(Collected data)
== Segment start ==

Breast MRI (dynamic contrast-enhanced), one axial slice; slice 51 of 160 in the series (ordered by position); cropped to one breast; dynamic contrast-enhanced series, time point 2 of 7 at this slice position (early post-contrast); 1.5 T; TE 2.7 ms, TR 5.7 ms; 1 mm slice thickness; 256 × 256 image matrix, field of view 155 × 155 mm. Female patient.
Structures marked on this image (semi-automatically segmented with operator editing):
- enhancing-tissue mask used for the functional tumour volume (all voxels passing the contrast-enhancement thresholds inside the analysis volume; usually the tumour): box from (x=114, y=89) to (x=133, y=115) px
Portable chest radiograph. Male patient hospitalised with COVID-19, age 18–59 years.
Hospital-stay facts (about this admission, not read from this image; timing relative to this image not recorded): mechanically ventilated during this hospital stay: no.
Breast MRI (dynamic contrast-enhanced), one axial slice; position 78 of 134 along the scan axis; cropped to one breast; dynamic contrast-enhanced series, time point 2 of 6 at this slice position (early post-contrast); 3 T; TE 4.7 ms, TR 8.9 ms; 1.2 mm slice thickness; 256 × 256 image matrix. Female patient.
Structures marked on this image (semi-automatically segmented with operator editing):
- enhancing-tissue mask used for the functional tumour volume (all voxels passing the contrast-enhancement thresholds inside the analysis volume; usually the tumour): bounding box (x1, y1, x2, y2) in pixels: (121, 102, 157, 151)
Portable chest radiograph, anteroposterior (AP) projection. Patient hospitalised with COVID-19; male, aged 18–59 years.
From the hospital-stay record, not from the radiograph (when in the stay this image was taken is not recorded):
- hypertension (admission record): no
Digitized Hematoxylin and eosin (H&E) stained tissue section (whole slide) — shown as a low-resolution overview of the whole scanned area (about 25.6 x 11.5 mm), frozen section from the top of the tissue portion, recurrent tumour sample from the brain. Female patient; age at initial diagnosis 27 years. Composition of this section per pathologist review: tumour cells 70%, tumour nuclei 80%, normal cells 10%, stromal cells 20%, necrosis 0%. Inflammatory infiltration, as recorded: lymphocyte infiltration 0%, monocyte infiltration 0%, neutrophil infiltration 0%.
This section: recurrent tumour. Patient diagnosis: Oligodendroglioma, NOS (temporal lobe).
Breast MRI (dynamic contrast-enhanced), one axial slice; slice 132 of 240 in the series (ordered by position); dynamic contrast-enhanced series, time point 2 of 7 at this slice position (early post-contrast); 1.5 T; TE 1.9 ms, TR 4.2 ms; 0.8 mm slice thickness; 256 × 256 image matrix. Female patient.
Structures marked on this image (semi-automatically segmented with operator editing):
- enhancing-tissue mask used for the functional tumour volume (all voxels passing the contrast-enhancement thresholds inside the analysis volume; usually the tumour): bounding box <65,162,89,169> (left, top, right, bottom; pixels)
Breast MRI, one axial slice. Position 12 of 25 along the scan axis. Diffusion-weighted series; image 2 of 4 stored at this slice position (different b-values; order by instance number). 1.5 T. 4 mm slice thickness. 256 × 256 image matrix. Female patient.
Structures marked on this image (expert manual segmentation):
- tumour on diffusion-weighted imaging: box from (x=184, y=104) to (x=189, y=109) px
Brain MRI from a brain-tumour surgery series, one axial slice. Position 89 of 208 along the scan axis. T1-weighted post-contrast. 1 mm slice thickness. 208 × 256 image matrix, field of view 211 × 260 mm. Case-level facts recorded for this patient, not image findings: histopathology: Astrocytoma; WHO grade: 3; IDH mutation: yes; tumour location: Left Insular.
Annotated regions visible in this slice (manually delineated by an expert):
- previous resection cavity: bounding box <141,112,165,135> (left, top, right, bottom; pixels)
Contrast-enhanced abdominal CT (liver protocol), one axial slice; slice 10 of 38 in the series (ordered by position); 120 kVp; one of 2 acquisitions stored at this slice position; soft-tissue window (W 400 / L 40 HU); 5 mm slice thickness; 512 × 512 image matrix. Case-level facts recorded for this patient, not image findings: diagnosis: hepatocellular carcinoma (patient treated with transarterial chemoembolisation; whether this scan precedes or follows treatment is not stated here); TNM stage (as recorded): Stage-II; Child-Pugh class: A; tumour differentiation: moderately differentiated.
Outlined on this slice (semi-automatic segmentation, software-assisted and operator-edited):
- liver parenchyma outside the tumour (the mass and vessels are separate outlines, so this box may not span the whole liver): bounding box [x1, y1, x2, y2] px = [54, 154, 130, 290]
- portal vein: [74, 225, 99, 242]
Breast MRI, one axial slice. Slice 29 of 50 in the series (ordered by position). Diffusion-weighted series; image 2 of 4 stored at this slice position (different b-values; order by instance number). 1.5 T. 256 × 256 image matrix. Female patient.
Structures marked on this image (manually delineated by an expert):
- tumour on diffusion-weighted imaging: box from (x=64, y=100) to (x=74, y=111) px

== Segment end ==

▶ _WORK REQUEST_: The full set of entries must be restated exactly, with none omitted.

▶ _ANSWER AREA_:
Breast MRI (dynamic contrast-enhanced), one axial slice; slice 51 of 160 in the series (ordered by position); cropped to one breast; dynamic contrast-enhanced series, time point 2 of 7 at this slice position (early post-contrast); 1.5 T; TE 2.7 ms, TR 5.7 ms; 1 mm slice thickness; 256 × 256 image matrix, field of view 155 × 155 mm. Female patient.
Structures marked on this image (semi-automatically segmented with operator editing):
- enhancing-tissue mask used for the functional tumour volume (all voxels passing the contrast-enhancement thresholds inside the analysis volume; usually the tumour): box from (x=114, y=89) to (x=133, y=115) px
Portable chest radiograph. Male patient hospitalised with COVID-19, age 18–59 years.
Hospital-stay facts (about this admission, not read from this image; timing relative to this image not recorded): mechanically ventilated during this hospital stay: no.
Breast MRI (dynamic contrast-enhanced), one axial slice; position 78 of 134 along the scan axis; cropped to one breast; dynamic contrast-enhanced series, time point 2 of 6 at this slice position (early post-contrast); 3 T; TE 4.7 ms, TR 8.9 ms; 1.2 mm slice thickness; 256 × 256 image matrix. Female patient.
Structures marked on this image (semi-automatically segmented with operator editing):
- enhancing-tissue mask used for the functional tumour volume (all voxels passing the contrast-enhancement thresholds inside the analysis volume; usually the tumour): bounding box (x1, y1, x2, y2) in pixels: (121, 102, 157, 151)
Portable chest radiograph, anteroposterior (AP) projection. Patient hospitalised with COVID-19; male, aged 18–59 years.
From the hospital-stay record, not from the radiograph (when in the stay this image was taken is not recorded):
- hypertension (admission record): no
Digitized Hematoxylin and eosin (H&E) stained tissue section (whole slide) — shown as a low-resolution overview of the whole scanned area (about 25.6 x 11.5 mm), frozen section from the top of the tissue portion, recurrent tumour sample from the brain. Female patient; age at initial diagnosis 27 years. Composition of this section per pathologist review: tumour cells 70%, tumour nuclei 80%, normal cells 10%, stromal cells 20%, necrosis 0%. Inflammatory infiltration, as recorded: lymphocyte infiltration 0%, monocyte infiltration 0%, neutrophil infiltration 0%.
This section: recurrent tumour. Patient diagnosis: Oligodendroglioma, NOS (temporal lobe).
Breast MRI (dynamic contrast-enhanced), one axial slice; slice 132 of 240 in the series (ordered by position); dynamic contrast-enhanced series, time point 2 of 7 at this slice position (early post-contrast); 1.5 T; TE 1.9 ms, TR 4.2 ms; 0.8 mm slice thickness; 256 × 256 image matrix. Female patient.
Structures marked on this image (semi-automatically segmented with operator editing):
- enhancing-tissue mask used for the functional tumour volume (all voxels passing the contrast-enhancement thresholds inside the analysis volume; usually the tumour): bounding box <65,162,89,169> (left, top, right, bottom; pixels)
Breast MRI, one axial slice. Position 12 of 25 along the scan axis. Diffusion-weighted series; image 2 of 4 stored at this slice position (different b-values; order by instance number). 1.5 T. 4 mm slice thickness. 256 × 256 image matrix. Female patient.
Structures marked on this image (expert manual segmentation):
- tumour on diffusion-weighted imaging: box from (x=184, y=104) to (x=189, y=109) px
Brain MRI from a brain-tumour surgery series, one axial slice. Position 89 of 208 along the scan axis. T1-weighted post-contrast. 1 mm slice thickness. 208 × 256 image matrix, field of view 211 × 260 mm. Case-level facts recorded for this patient, not image findings: histopathology: Astrocytoma; WHO grade: 3; IDH mutation: yes; tumour location: Left Insular.
Annotated regions visible in this slice (manually delineated by an expert):
- previous resection cavity: bounding box <141,112,165,135> (left, top, right, bottom; pixels)
Contrast-enhanced abdominal CT (liver protocol), one axial slice; slice 10 of 38 in the series (ordered by position); 120 kVp; one of 2 acquisitions stored at this slice position; soft-tissue window (W 400 / L 40 HU); 5 mm slice thickness; 512 × 512 image matrix. Case-level facts recorded for this patient, not image findings: diagnosis: hepatocellular carcinoma (patient treated with transarterial chemoembolisation; whether this scan precedes or follows treatment is not stated here); TNM stage (as recorded): Stage-II; Child-Pugh class: A; tumour differentiation: moderately differentiated.
Outlined on this slice (semi-automatic segmentation, software-assisted and operator-edited):
- liver parenchyma outside the tumour (the mass and vessels are separate outlines, so this box may not span the whole liver): bounding box [x1, y1, x2, y2] px = [54, 154, 130, 290]
- portal vein: [74, 225, 99, 242]
Breast MRI, one axial slice. Slice 29 of 50 in the series (ordered by position). Diffusion-weighted series; image 2 of 4 stored at this slice position (different b-values; order by instance number). 1.5 T. 256 × 256 image matrix. Female patient.
Structures marked on this image (manually delineated by an expert):
- tumour on diffusion-weighted imaging: box from (x=64, y=100) to (x=74, y=111) px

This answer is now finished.